Casino wraps up fiscal year on slightly better footing

By Miles Flynn | Southern Indiana Business Report

FRENCH LICK — French Lick Casino’s fiscal year-end numbers, released July 12, reveal that while the property is still making progress after the COVID shutdown and its long phased-in reopening, revenue continues to lag pre-pandemic benchmarks.

The casino’s taxable adjusted gross revenue for the month was reported at $6,457,217. The figure is down $79,550, or 1%, from May. AGR is up $3,831,978, or 146%, from June 2020. (The property was closed for the first half of June 2020 due to the pandemic shutdown.) However, comparing June 2021 to pre-COVID June 2019 shows the casino is down $1,768,483, or 21%, for the period.

French Lick’s AGR total for the fiscal year came in at $64,046,568. That figure is up $1,392,192, or 2%, from last fiscal year. Again, though, it’s down significantly from the previous year, missing the mark by $26,054,526, or 29%.

The statewide story for the 13 Hoosier casinos is similar but not as severe. The combined AGR total for June came in at $198,735,134. The figure is down $13,508,766, or 6%, from May.
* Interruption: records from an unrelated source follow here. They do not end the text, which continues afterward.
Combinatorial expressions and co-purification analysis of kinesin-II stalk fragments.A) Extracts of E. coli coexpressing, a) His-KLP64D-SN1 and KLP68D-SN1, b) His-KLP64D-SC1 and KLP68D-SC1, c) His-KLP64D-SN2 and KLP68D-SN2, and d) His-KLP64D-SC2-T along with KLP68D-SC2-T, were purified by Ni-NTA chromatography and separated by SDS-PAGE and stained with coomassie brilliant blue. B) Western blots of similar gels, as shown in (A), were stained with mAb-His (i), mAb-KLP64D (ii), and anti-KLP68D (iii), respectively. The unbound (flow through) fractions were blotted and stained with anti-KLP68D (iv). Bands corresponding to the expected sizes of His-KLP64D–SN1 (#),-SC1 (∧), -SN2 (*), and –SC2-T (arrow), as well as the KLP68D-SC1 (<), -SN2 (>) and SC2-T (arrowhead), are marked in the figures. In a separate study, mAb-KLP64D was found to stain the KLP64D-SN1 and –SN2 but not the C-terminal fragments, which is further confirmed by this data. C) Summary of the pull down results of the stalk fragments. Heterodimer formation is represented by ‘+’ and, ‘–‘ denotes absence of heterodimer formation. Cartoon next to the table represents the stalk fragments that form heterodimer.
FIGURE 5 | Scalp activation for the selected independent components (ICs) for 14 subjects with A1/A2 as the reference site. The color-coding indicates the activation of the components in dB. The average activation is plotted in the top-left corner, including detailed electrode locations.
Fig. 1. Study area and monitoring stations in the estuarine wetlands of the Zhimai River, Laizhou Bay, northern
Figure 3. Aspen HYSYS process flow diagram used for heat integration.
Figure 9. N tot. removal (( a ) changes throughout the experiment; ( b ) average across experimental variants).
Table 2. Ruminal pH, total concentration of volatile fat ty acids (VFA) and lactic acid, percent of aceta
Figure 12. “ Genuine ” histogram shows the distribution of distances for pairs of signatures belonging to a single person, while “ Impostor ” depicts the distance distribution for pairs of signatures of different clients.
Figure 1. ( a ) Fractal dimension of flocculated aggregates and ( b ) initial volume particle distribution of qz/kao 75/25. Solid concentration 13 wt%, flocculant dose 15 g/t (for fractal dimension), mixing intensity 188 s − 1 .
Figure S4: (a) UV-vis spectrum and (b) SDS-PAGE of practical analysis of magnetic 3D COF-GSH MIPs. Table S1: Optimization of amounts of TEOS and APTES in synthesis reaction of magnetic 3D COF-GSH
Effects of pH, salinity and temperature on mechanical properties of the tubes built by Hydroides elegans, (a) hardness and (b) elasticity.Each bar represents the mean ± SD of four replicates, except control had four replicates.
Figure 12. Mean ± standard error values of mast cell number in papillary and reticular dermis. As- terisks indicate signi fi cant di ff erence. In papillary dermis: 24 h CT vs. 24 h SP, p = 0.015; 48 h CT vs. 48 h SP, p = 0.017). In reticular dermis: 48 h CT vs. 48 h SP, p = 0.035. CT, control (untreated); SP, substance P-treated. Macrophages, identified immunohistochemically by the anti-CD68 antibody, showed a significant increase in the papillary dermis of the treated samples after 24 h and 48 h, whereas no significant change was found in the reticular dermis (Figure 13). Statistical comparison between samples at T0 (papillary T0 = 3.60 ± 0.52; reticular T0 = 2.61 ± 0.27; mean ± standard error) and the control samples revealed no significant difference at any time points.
While it’s up $99,830,449, or 101%, from abbreviated June 2020, it’s down $23,813,019, or 14%, from June 2019.

The statewide AGR total for the fiscal year, $1,987,448,631, is up $430,249,305, or 28%, from last fiscal year, but it’s down $77,542,101, or 4%, from the previous year.

Turning to taxes, the local casino paid $968,583 in wagering tax and $61,087 in sports wagering tax for June, bringing the monthly total tax to $1,029,670. Total tax for the year amounted to $6,509,039.

The year-end tax total is down considerably from last fiscal year and the previous fiscal year due to casino tax rates’ progressive structure by month, based on thresholds in year-to-date revenue totals, and also how the base tax rate starts at an even lower percentage in cases of extreme underperformance. As a result, French Lick spent the first five months of this fiscal year paying a wagering tax rate of only 2.5% and ended the last two months of the fiscal year paying at a rate of 15%. In normal years, the property would start out at the 15% rate and graduate to a rate of 25% or even 30% by the end of the year, depending on performance. Thus, total tax collections at French Lick for this fiscal year amounted to just $6,509,039. Totals for last fiscal year and the previous fiscal year, respectively, were $12,251,014 and $19,530,330.

Statewide taxes for June amounted to $64,787,488 in wagering tax, $2,419,156 in sports wagering tax and $4,336,239 in the supplemental wagering tax collected at 11 properties for a total of $71,542,883. Total taxes for the year came in at $582,841,448, which is better than last fiscal year’s total of $426,028,814 and quite close to the previous year’s total of $590,755,199.